Privacy Concerns, and the (temporary) Loss of the Mac

So over the weekend I decided it was time to get the hard drive on my MacBook Pro replaced. The reason being that it had been continually showing surface errors that typically lead to an all out hard drive failure. I wasn't so worried about losing the drive, since I use Time Machine to backup the drive, but I was getting worried that the failure would occur at a time when I was depending on it to get a project done. Since I was facing a light load right now I figured I'd take the time to get the drive swapped under Apple Care.

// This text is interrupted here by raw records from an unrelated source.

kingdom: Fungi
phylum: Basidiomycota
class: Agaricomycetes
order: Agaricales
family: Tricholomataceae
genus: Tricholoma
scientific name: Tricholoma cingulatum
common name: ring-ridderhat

Historically  I've been either lucky with computers not having problems, or have been able to make my own fixes. This is probably the first time I had a computer problem that was covered by an extended warranty, which forced me to think about different things. Primarily, what can I leave on the disk and what needed to be deleted. Ideally I'd like to think the tech will turn my computer on, verify the hard drive problem, swap it out, and follow what I hope are some decent drive wiping protocols. Sadly just dealing with the person I gave my computer over to didn't really exude any confidence in this. Thankfully the night before I had a look at my applications and data to see what should be deleted. Thinks like bookmarks and history in my browsers (3 of them) were all synced up with XMarks, then wiped off the computer. Do I have any embarrassing browsing habits, I don't think so, but I don't need Joe Tech to sift through it. With the deletion of bookmarks I also deleted passwords that were being managed by any 3rd party program. That's a no brainer, I think, but one that could be looked over. So now my online identity should be safe. Next I deleted my Address Book entries. No need to have Joe Tech sell my address book to advertisers (best case scenario), or have him stalk some of my better looking friends (worst case scenario). Again, Google handles my contacts so when I get the computer back I can easily sync it up again. So as far as information goes, I felt I was safe.

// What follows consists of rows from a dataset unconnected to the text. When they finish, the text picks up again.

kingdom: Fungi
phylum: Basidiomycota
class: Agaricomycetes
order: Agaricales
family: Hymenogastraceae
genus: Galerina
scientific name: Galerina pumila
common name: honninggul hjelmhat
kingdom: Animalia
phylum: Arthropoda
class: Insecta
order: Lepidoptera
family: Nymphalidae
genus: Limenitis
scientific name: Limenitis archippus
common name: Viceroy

The other things I deleted were all my documents, work related or personal. Joe Tech doesn't need to know this information. The last big thing I cleared out were my photos on iPhoto. At first my argument was that I had photos of other people, and with the Faces feature these people were named. But I don't really have many people photos. The real reason I deleted them was that I don't feel confident in photography. I'm fully aware I have some duds in there, with some (what I think) good ones. I don't need Joe Tech to post up a dud in the back room for all his techie friends to point and laugh at. So after verifying I had a backup of all 4,000+ photos, I deleted them all. And for those wondering why I post photos online, that's easy. You either know me, in which case you'll know how to tell me a photo sucks, or you don't know me and the level of anonymity  protects me from you actually saying something I'll really care about, unless of course you actually leave constructive comments.

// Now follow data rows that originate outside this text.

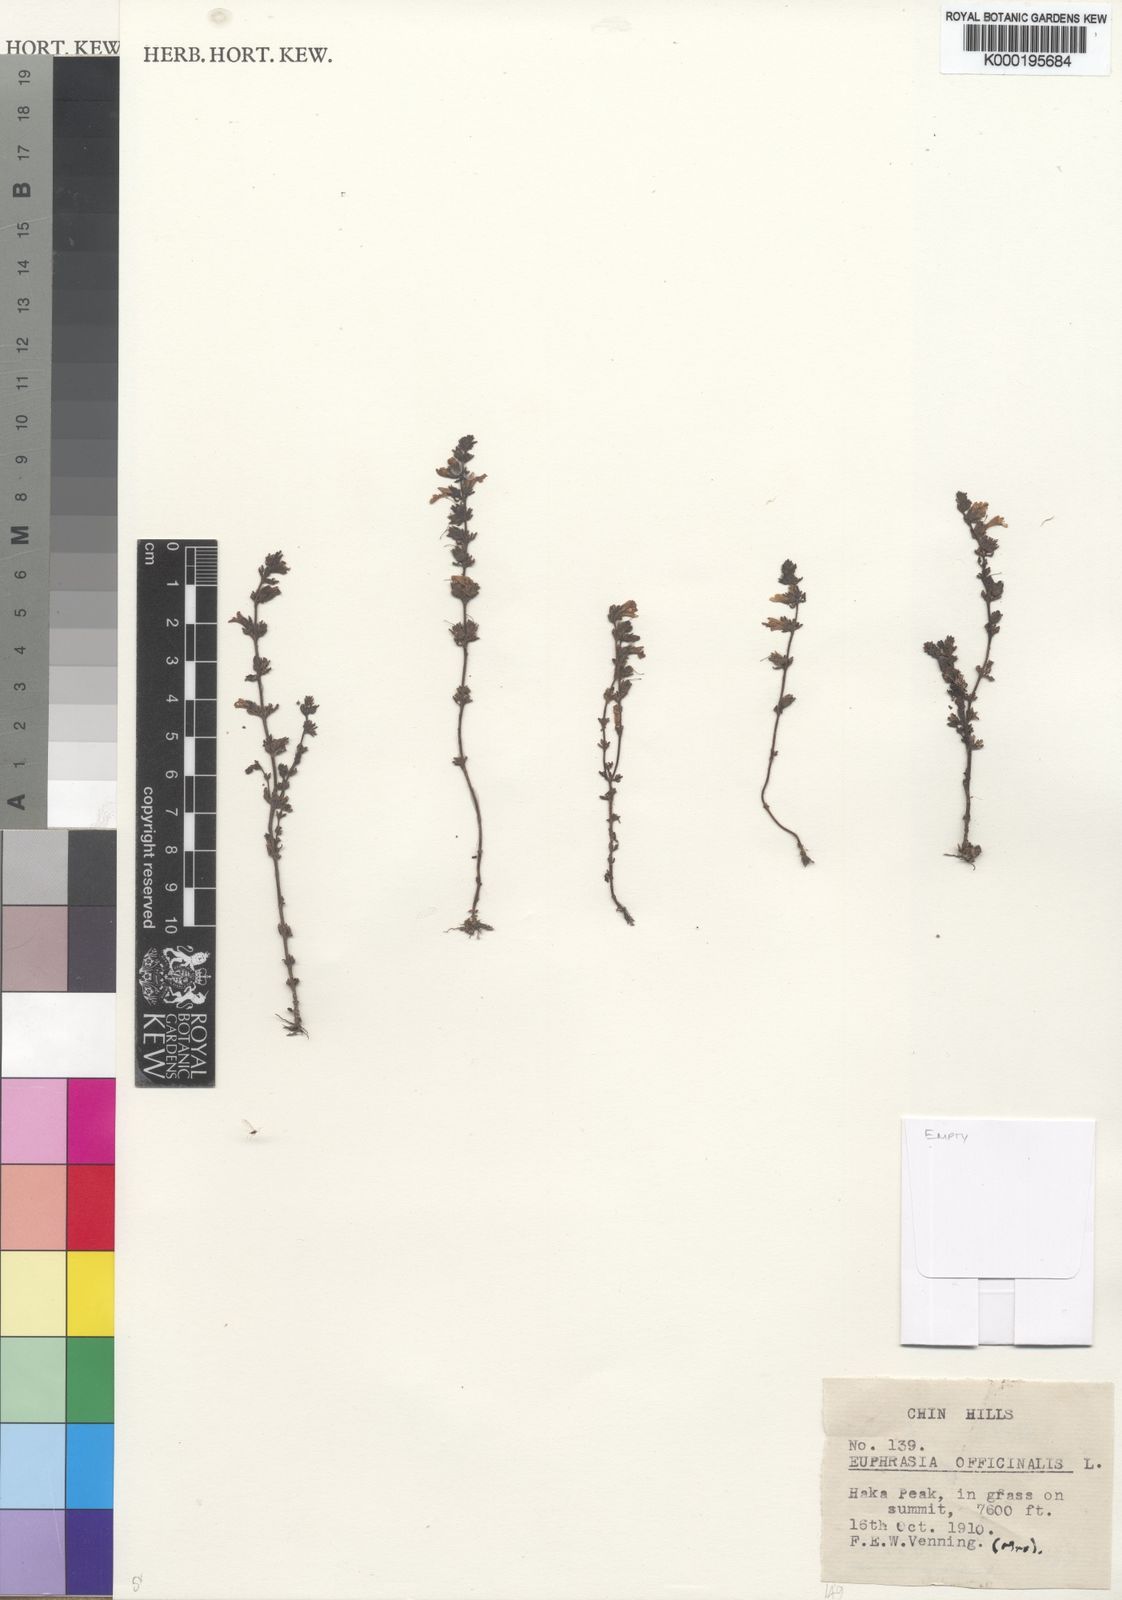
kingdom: Plantae
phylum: Tracheophyta
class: Magnoliopsida
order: Lamiales
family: Orobanchaceae
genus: Euphrasia
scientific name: Euphrasia officinalis
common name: Eyebright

So now the Mac is gone, hopefully getting white glove treatment with hands being rinsed in what ever passes for Apple holy water by a team of technicians and acolytes. In truth it'll be some kid who probably just picked his nose before opening up my Mac, but I'll stick to my fantasy. In my Mac's place? A somewhat older Compaq/HP desktop unit that was running a Windows Evaluation copy that had expired long ago. We'll see how the transition goes.